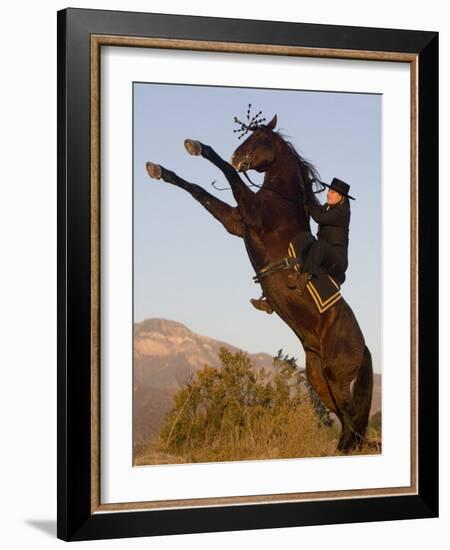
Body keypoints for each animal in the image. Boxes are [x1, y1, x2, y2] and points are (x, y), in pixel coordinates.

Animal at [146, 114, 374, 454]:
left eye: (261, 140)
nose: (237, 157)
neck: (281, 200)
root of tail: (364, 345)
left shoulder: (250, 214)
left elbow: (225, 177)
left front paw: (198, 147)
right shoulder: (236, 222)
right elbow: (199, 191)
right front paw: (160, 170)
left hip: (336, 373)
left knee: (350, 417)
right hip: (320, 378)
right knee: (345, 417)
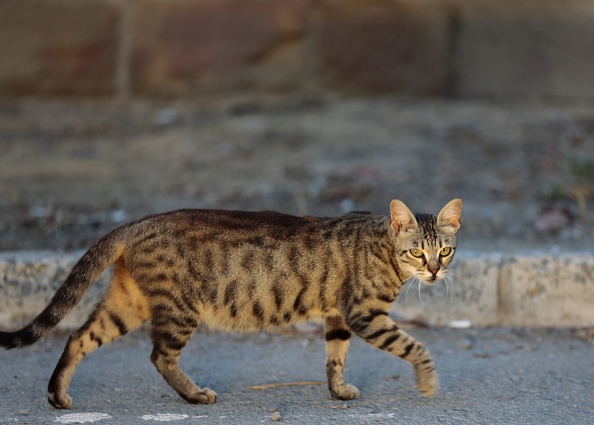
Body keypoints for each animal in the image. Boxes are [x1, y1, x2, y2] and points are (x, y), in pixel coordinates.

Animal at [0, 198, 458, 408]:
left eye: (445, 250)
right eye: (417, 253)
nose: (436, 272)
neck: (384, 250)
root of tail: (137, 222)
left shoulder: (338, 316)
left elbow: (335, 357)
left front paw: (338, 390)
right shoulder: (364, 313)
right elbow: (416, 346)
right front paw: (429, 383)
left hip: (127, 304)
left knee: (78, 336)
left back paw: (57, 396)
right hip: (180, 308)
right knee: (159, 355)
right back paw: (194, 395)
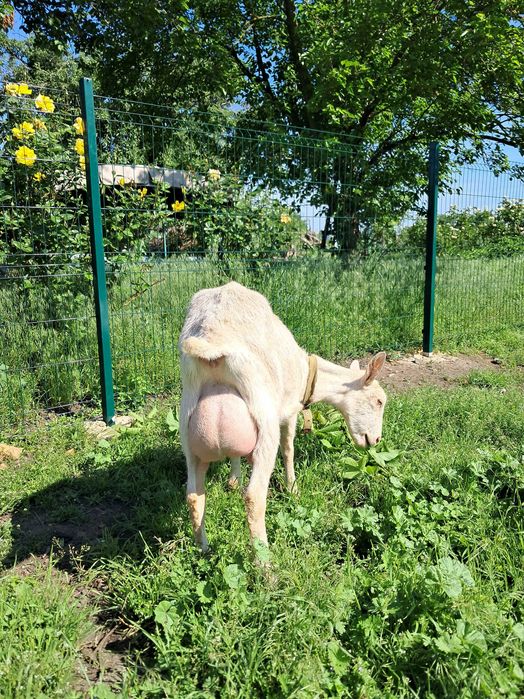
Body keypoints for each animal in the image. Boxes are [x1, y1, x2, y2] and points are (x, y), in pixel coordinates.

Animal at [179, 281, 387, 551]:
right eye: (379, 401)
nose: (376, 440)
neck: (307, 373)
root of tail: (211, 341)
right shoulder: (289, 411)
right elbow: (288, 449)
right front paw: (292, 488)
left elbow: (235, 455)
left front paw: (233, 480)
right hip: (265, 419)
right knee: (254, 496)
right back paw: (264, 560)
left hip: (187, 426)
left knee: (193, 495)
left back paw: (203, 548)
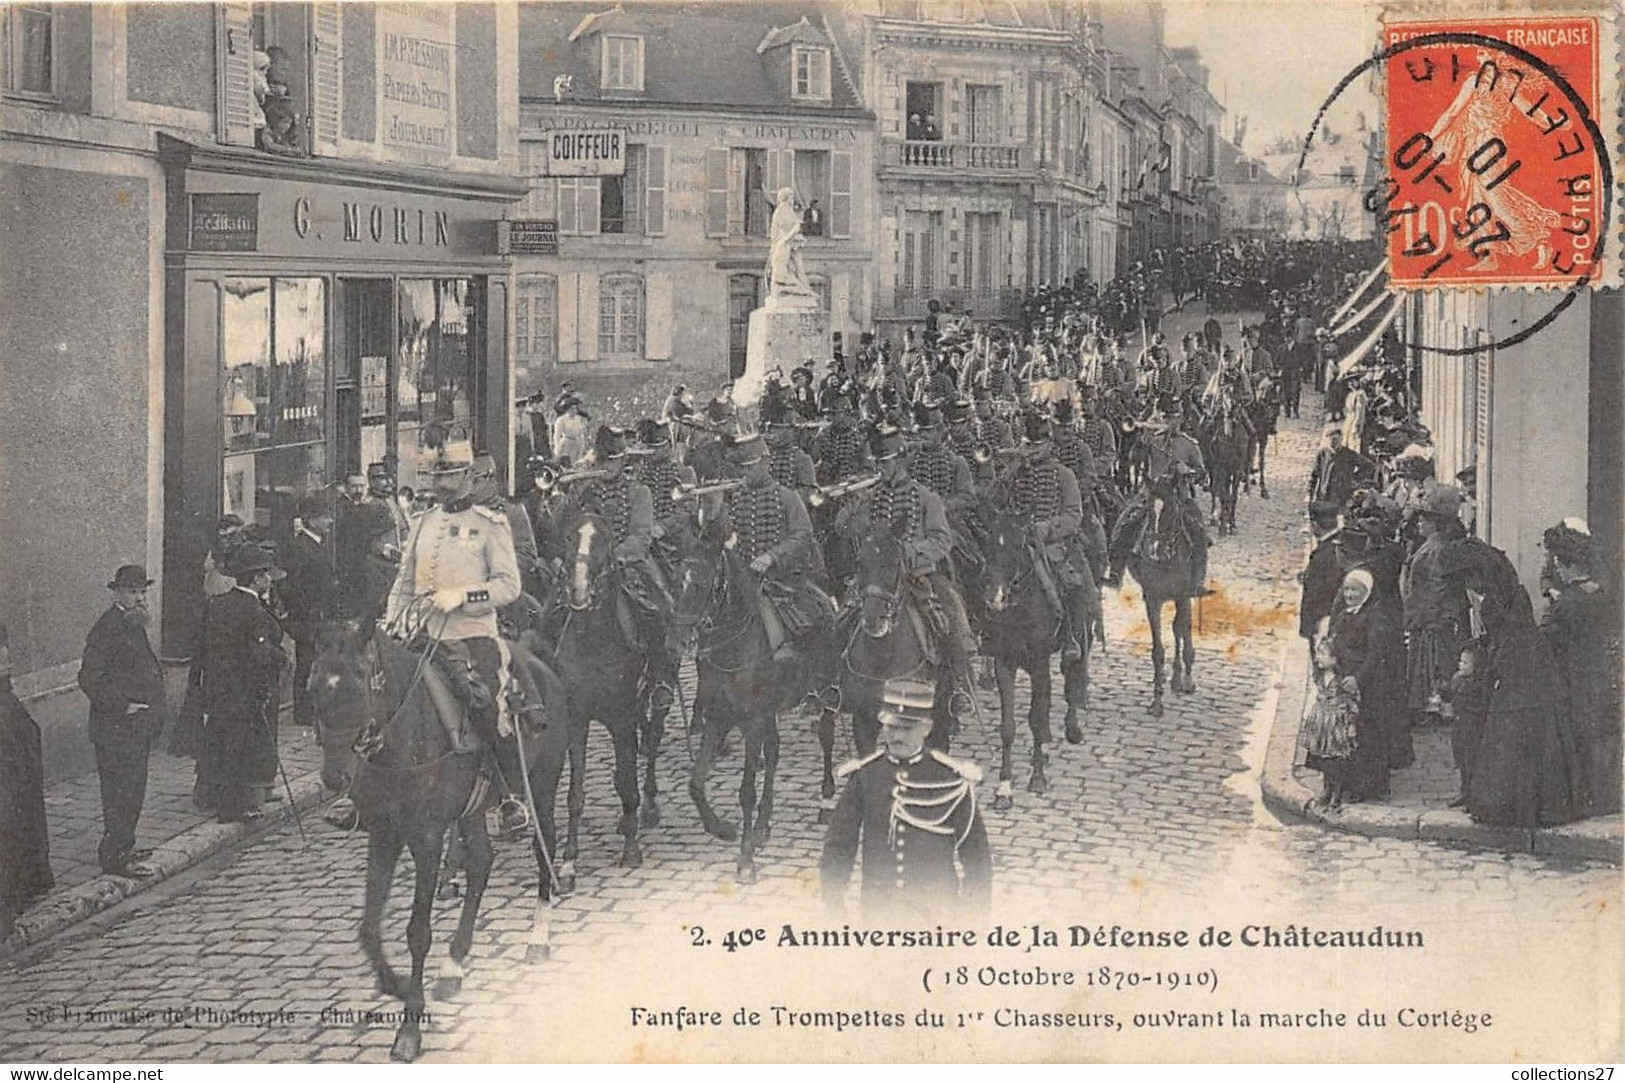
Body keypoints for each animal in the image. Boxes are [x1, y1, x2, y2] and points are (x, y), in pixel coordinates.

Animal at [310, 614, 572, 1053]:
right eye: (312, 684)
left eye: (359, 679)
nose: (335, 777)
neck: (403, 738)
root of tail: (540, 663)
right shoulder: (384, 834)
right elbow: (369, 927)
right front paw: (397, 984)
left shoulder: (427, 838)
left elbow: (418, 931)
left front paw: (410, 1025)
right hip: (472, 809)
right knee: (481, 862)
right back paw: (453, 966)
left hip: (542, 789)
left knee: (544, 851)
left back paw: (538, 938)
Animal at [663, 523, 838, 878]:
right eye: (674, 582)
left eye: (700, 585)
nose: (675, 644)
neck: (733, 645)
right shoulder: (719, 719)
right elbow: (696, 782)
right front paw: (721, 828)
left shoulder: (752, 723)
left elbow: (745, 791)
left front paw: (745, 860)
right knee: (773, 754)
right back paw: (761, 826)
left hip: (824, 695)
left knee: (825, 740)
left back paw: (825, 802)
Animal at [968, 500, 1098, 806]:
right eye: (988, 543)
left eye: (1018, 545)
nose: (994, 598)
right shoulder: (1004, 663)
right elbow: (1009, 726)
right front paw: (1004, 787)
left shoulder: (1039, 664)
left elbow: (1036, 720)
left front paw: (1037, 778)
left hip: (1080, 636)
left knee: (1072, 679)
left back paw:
• • • • • • •
◆ Task directions
Beginning at the line above that contains "left hip: (824, 695)", return each line exactly through the line that contains "right front paw: (1004, 787)", and no others.

◆ Result for this task
left hip: (824, 695)
left knee: (825, 740)
left back paw: (825, 802)
Animal at [968, 500, 1098, 806]:
right eye: (988, 543)
left eye: (1018, 545)
nose: (994, 598)
right shoulder: (1004, 663)
right elbow: (1009, 726)
right front paw: (1004, 787)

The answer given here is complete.